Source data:

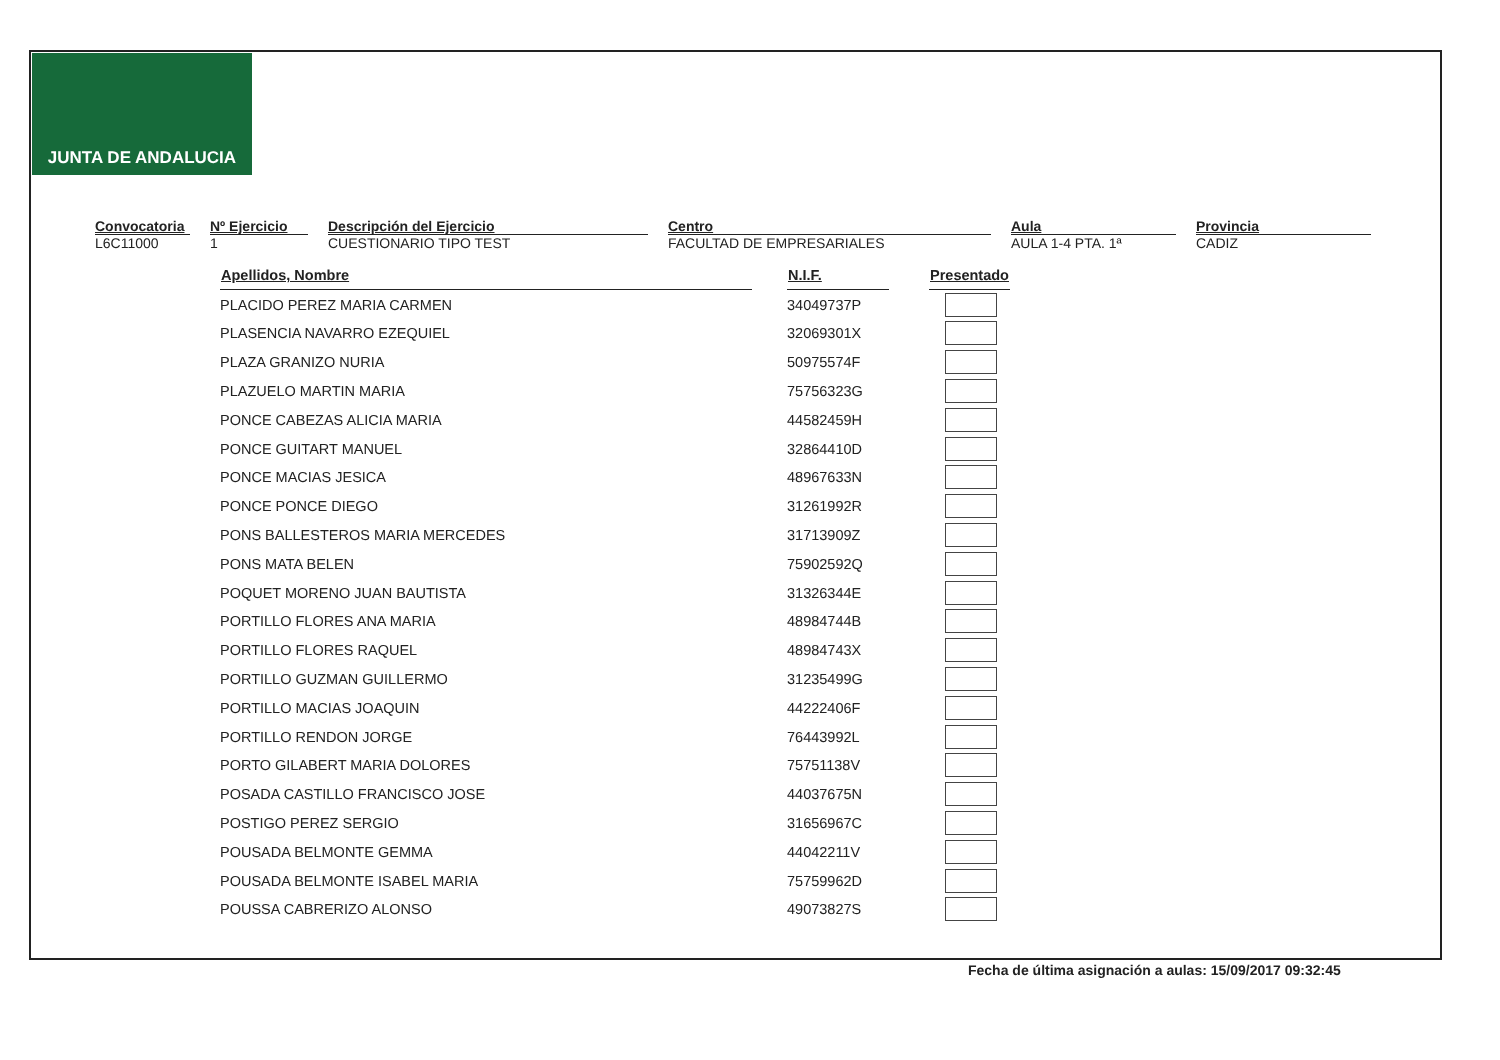JUNTA DE ANDALUCIA
Convocatoria
L6C11000
Nº Ejercicio
1
Descripción del Ejercicio
CUESTIONARIO TIPO TEST
Centro
FACULTAD DE EMPRESARIALES
Aula
AULA 1-4 PTA. 1ª
Provincia
CADIZ
| Apellidos, Nombre | | N.I.F. | | Presentado |
| PLACIDO PEREZ MARIA CARMEN | | 34049737P | | |
| PLASENCIA NAVARRO EZEQUIEL | | 32069301X | | |
| PLAZA GRANIZO NURIA | | 50975574F | | |
| PLAZUELO MARTIN MARIA | | 75756323G | | |
| PONCE CABEZAS ALICIA MARIA | | 44582459H | | |
| PONCE GUITART MANUEL | | 32864410D | | |
| PONCE MACIAS JESICA | | 48967633N | | |
| PONCE PONCE DIEGO | | 31261992R | | |
| PONS BALLESTEROS MARIA MERCEDES | | 31713909Z | | |
| PONS MATA BELEN | | 75902592Q | | |
| POQUET MORENO JUAN BAUTISTA | | 31326344E | | |
| PORTILLO FLORES ANA MARIA | | 48984744B | | |
| PORTILLO FLORES RAQUEL | | 48984743X | | |
| PORTILLO GUZMAN GUILLERMO | | 31235499G | | |
| PORTILLO MACIAS JOAQUIN | | 44222406F | | |
| PORTILLO RENDON JORGE | | 76443992L | | |
| PORTO GILABERT MARIA DOLORES | | 75751138V | | |
| POSADA CASTILLO FRANCISCO JOSE | | 44037675N | | |
| POSTIGO PEREZ SERGIO | | 31656967C | | |
| POUSADA BELMONTE GEMMA | | 44042211V | | |
| POUSADA BELMONTE ISABEL MARIA | | 75759962D | | |
| POUSSA CABRERIZO ALONSO | | 49073827S | | |
Fecha de última asignación a aulas: 15/09/2017 09:32:45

Job:
Each line from the one containing "75759962D | | |" to the last line above must be returned exactly, and no line outside that range.

Finished exercise:
| POUSADA BELMONTE ISABEL MARIA | | 75759962D | | |
| POUSSA CABRERIZO ALONSO | | 49073827S | | |
Fecha de última asignación a aulas: 15/09/2017 09:32:45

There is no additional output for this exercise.